You have described your work as “photographic writing.” Can you expand on the relationship between words and images? What are you trying to convey to your readers?

Generally, I’m trying to translate what I recognize as spiritually multidimensional—in a person, a building, a bird, or recently, in a song winding through a subway car. When these call out for recognition, I try to find sounds, in the form of words, that dig out layers of history, imagination, physical evocations of abstract ideas, and what Larry Neal called “soul force.”

What is your biggest motivator as an artist? What is your biggest fear?

In 1985, my then three-year-old son and I were the last to squeeze into the auditorium at the African American Museum in Philadelphia, where James Baldwin was speaking. Addressing himself to the Black folk in the room, he told us that we should set about bringing whatever powerful beauty we had in mind to fruition, because our ticket had been bought and paid for by our ancestors. 

What is your daily art-making routine?

My art-making routine depends on the month, the season, and the project I’m working on. The deaths of four people close to me in the recent past have reshaped my relationship to those people as spirits. Consequently, their transitions have transformed my relationship to myself. To cope with this shift, I have put my routine in recovery mode. In this mode, my routine includes more short bursts of sensory activity rather than going straight to the notebook for a prescribed amount of time. More silence-seeking, more turning my car onto streets I don’t typically travel, far slower driving than I’m known for, more time with my rock collection, more meditation, more poem-reading than poem-writing. But my notebook is nearby, and words do pass into it.

Between May and August, when I’m not working on campus [at Ursinus College], my routine will include three to six hours a day of transcribing raw material from my notebooks to the computer, turning that into drafts, and revising.  While the drafts are marinating, I will turn to other commitments: walking, reading, bike-riding, and home life.

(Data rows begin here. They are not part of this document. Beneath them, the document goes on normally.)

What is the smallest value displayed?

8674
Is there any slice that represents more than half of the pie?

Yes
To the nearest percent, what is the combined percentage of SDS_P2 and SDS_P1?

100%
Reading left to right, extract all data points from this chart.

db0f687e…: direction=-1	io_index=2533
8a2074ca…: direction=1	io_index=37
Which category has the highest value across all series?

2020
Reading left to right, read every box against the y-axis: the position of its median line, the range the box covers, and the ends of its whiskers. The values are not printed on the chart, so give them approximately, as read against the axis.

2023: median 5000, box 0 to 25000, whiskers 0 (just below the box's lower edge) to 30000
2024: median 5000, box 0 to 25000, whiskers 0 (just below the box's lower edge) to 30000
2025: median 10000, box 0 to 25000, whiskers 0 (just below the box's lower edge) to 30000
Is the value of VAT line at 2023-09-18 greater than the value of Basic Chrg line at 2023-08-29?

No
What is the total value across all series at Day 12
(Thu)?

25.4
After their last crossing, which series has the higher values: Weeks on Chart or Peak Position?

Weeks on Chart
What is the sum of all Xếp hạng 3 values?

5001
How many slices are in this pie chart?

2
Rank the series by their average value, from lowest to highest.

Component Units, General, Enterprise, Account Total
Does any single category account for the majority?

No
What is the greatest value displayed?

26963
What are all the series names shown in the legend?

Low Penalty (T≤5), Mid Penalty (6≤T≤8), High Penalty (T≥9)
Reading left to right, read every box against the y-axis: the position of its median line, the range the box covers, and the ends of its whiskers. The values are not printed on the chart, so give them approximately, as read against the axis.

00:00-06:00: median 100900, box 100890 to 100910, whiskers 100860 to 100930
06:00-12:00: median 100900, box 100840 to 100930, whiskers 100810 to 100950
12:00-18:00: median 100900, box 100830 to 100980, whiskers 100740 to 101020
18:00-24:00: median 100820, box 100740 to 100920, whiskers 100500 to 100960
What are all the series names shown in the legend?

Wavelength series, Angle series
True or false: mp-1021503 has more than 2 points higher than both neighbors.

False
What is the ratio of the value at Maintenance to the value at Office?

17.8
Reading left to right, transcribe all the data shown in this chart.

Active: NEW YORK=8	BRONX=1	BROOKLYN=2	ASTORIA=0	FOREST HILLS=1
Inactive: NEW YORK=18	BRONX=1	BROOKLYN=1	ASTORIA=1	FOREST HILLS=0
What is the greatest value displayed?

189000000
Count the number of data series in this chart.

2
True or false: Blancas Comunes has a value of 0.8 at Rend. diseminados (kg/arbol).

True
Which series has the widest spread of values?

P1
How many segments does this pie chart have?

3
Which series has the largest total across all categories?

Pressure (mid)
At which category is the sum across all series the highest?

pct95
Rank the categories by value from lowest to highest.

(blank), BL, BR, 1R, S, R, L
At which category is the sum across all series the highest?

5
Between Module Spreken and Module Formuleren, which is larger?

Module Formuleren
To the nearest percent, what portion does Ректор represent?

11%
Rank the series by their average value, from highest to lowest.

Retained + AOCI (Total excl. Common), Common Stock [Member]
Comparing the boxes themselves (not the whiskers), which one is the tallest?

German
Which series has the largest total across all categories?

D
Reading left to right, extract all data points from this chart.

What music are you listening to and/or which books are on your bedside table?

Music: I commute 50 miles a day, so this is particular: Bach, when WRTI plays him in the morning; Tony Bennett; Betty Carter; Buika; Whitney Houston; Linkin Park; Fela Kuti; and Earth, Wind & Fire, depending on the weather. Anything Bob Perkins on WRTI wants to play after 6 p.m.

I’m moving between the following books: Things I Should’ve Told My Daughter by Pearl Cleage; Between the World and Me by Ta-Nehisi Coates; Smudge by Mahogany Browne; One Turn Around the Sun by Tim Seibles; and Meditations for Women Who Do Too Muchby Anne Wilson Schaef.

What images or things keep you company in the space where you work?

Family photos. Baby shoes. A photo of Lucille Clifton and me from 1997. Letters I got from Anais Nin and Gwendolyn Brooks when I was in college. A postcard Amiri Baraka sent when I got tenure. A photo of Sonia Sanchez and me at a conference. My grandmother’s green corner shelf.

Do you think about your legacy and, if so, how does your thinking about it affect your practice?

The most thought I’ve given to my legacy applies largely to my teaching career, which includes my parenthood. In those roles, I’ve taught and nurtured a collection of beautiful adults who are committed to justice, love, and community-building. They are teachers, poets, organizers, animators, dancers, lawyers, and more. They have taught me as much as I’ve taught them. When the whole dual profession thing gets exhausting, they help me re-center. Being part of a Philly poets community, a Dodge poet in years past, and Cave Canem, a Black poets community, and some others, seals me in gratitude for all of these bonds; they affirm that I have options. They affirm that I have more to learn when my work is rocky and resistant.